University of Oxford to receive £4m to fund three coronavirus research projects
The University of Oxford is to receive more than £4 million from the government to fund three coronavirus research projects.
Business Secretary Alok Sharma announced on Monday that six research projects across the UK will benefit overall from a share of £20 million in government funding.
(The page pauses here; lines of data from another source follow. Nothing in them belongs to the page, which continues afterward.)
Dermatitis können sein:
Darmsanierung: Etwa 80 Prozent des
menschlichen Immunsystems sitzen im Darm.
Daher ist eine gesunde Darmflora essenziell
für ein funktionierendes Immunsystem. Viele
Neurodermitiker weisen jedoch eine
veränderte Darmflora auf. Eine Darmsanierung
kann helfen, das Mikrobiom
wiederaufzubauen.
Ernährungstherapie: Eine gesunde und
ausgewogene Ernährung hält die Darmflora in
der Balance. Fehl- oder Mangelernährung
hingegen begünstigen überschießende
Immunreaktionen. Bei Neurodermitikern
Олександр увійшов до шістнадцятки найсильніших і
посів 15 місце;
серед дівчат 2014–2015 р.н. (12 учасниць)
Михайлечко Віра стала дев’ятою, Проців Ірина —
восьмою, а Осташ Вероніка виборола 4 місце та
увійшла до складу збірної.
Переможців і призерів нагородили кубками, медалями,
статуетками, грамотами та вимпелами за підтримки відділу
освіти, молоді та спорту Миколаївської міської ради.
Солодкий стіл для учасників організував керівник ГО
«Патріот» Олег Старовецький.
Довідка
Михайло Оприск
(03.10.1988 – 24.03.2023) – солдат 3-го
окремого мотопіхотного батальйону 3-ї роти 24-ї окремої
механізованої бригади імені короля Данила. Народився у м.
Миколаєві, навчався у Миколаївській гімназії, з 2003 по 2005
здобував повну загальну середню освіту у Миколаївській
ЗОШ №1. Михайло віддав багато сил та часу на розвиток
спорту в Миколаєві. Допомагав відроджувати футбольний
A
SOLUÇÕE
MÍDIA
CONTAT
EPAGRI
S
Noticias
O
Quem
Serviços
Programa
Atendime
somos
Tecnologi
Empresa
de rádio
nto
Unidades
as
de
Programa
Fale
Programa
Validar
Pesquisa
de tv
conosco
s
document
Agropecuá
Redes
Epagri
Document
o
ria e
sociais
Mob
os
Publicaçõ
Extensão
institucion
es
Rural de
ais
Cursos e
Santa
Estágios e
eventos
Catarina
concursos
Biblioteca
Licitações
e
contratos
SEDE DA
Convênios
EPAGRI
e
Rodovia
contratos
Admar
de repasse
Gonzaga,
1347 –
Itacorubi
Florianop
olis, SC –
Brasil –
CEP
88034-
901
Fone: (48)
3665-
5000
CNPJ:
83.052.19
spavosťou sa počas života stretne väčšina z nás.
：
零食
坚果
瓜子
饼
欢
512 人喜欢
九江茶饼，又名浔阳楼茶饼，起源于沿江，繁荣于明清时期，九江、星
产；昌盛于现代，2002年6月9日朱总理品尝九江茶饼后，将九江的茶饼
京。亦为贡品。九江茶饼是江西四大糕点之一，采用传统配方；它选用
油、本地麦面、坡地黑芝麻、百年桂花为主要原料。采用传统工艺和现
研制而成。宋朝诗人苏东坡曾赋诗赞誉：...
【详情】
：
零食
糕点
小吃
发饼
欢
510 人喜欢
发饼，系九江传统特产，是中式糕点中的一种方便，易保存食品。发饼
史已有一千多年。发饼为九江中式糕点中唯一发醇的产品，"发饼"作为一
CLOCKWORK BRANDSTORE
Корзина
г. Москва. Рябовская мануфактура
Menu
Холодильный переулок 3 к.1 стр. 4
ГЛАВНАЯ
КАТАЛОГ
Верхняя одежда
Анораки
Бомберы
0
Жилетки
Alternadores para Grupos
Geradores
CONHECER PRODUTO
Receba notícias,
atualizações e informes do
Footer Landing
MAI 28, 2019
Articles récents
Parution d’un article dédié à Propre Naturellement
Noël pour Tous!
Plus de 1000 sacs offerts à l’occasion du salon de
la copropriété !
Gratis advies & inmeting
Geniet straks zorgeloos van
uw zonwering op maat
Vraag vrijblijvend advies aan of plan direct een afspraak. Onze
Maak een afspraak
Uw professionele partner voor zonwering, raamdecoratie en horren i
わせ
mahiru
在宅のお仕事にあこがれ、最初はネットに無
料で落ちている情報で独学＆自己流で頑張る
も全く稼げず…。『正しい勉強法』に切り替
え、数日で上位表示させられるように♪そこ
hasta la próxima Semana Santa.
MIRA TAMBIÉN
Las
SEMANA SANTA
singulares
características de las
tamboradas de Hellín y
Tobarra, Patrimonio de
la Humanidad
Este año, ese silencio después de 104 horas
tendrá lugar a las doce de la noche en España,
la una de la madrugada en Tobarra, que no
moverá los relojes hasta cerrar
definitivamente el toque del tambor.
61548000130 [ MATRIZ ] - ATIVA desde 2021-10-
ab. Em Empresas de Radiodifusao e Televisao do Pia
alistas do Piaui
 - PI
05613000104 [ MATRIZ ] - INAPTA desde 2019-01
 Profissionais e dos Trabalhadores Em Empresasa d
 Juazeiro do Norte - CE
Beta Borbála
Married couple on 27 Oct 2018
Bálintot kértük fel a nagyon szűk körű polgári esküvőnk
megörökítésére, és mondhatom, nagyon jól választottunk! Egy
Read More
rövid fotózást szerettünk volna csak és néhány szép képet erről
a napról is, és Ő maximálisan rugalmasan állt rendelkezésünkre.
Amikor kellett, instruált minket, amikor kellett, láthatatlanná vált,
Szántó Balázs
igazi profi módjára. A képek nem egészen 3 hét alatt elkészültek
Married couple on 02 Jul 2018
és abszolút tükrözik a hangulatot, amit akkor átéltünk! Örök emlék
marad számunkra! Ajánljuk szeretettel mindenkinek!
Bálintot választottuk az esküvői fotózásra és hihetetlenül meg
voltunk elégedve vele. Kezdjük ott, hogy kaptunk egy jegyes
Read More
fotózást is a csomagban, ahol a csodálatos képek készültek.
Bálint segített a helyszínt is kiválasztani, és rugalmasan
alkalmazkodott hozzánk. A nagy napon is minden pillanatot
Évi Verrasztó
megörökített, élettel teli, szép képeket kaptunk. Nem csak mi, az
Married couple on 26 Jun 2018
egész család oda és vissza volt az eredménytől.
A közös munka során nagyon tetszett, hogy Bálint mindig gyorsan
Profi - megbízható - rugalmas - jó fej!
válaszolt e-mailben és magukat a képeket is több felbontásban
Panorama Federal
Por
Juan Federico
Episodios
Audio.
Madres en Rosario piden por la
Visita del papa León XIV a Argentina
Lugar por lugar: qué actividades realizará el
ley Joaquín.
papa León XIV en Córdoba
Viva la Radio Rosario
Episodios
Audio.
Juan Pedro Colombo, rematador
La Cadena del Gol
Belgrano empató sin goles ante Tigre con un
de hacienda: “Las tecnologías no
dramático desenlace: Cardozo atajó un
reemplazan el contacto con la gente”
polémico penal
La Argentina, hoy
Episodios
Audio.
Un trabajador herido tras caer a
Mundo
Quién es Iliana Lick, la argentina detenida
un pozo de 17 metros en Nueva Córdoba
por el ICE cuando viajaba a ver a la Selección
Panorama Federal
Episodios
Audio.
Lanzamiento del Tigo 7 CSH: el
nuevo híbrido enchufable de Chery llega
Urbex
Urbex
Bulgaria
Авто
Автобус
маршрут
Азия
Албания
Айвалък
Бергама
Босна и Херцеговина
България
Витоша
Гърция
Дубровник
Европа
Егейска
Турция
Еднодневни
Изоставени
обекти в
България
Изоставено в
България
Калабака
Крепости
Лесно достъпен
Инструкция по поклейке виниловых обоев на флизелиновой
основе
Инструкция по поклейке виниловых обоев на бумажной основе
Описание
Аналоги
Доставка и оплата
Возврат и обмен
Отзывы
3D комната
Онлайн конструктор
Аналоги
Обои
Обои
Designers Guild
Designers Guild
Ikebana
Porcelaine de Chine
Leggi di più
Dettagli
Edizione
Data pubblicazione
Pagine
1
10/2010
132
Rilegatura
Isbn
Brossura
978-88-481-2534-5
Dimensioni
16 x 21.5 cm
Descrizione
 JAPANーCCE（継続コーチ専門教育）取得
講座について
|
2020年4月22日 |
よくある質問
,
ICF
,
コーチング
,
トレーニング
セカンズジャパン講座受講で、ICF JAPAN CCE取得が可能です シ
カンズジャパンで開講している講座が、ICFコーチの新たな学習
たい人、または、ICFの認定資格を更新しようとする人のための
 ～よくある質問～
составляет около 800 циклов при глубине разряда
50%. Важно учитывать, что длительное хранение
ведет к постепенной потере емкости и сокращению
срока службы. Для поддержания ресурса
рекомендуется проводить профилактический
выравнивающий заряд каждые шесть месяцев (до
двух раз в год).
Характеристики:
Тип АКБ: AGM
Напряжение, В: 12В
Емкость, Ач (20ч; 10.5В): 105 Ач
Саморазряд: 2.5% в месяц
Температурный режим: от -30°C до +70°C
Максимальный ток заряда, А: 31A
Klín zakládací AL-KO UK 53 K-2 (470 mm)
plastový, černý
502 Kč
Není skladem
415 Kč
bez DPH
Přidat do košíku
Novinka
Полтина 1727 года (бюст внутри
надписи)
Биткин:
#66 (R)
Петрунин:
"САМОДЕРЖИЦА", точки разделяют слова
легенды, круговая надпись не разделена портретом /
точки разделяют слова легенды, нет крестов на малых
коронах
The three projects which will benefit at the University of Oxford include a team developing a new vaccine against COVID-19, a clinical trial which is testing if existing or new drugs can help patients hospitalised with the virus and another which is developing manufacturing processes so a vaccine could be made available to high-risk groups as quickly as possible.
DEVELOPING A NEW VACCINE: Professor Sarah Gilbert, University of Oxford - £2.2 million
The team are already developing a new vaccine against the COVID-19, as they initiated vaccine development as soon as the genetic sequence of the novel coronavirus was released.
This funding will support preclinical testing of the new vaccine, vaccine manufacturing and then clinical trials in people.
The first stage of human testing will be in adults aged 18-50, later expanding the trial to adults over 50 years and school age children.
The vaccine is made from a harmless virus, an adenovirus, which has been altered to produce the surface spike protein of the coronavirus after vaccination, to prime the immune system to recognise and attack the coronavirus.
If the vaccine is shown to be safe and effective in these earlier trials, vaccine manufacturing will be scaled up for larger studies.
The vaccine utilises the same technique as a vaccine the team previously developed for the closely related MERS coronavirus, which showed promise in animal and early-stage human testing.
This earlier research was funded by the UK Vaccines Network (a DHSC and UKRI initiative) in 2018.
A CLINICAL TRIAL: Professor Peter Horby, University of Oxford - £2.1 million
A clinical trial has started in the UK to test if existing or new drugs can help patients hospitalised with confirmed COVID-19.
The drugs will be tested to see if they are safe and effective when added to the usual standard of care.
The trial will have an ‘adaptive’ design, meaning it can test new therapies as they become available.
The first two therapies to be tested will be HIV drugs: lopinavir-ritonavir and low-dose corticosteroids.
The trial is called Randomised Evaluation of COVID-19 Therapy (RECOVERY).
The research team’s ambitious aim is to have data available to inform patient treatment within three months.
DEVELOPING MANUFACTURING PROCESSES: Dr Sandy Douglas, University of Oxford – £0.4 million
The team are aiming to develop manufacturing processes for producing harmless virus, adenovirus vaccines at a million-dose scale, so that - if clinical trials are successful - a vaccine could be made available to high-risk groups as quickly as possible.
They are working with Professor Sarah Gilbert’s team, who are developing promising novel coronavirus vaccines by modifying harmless adenoviruses.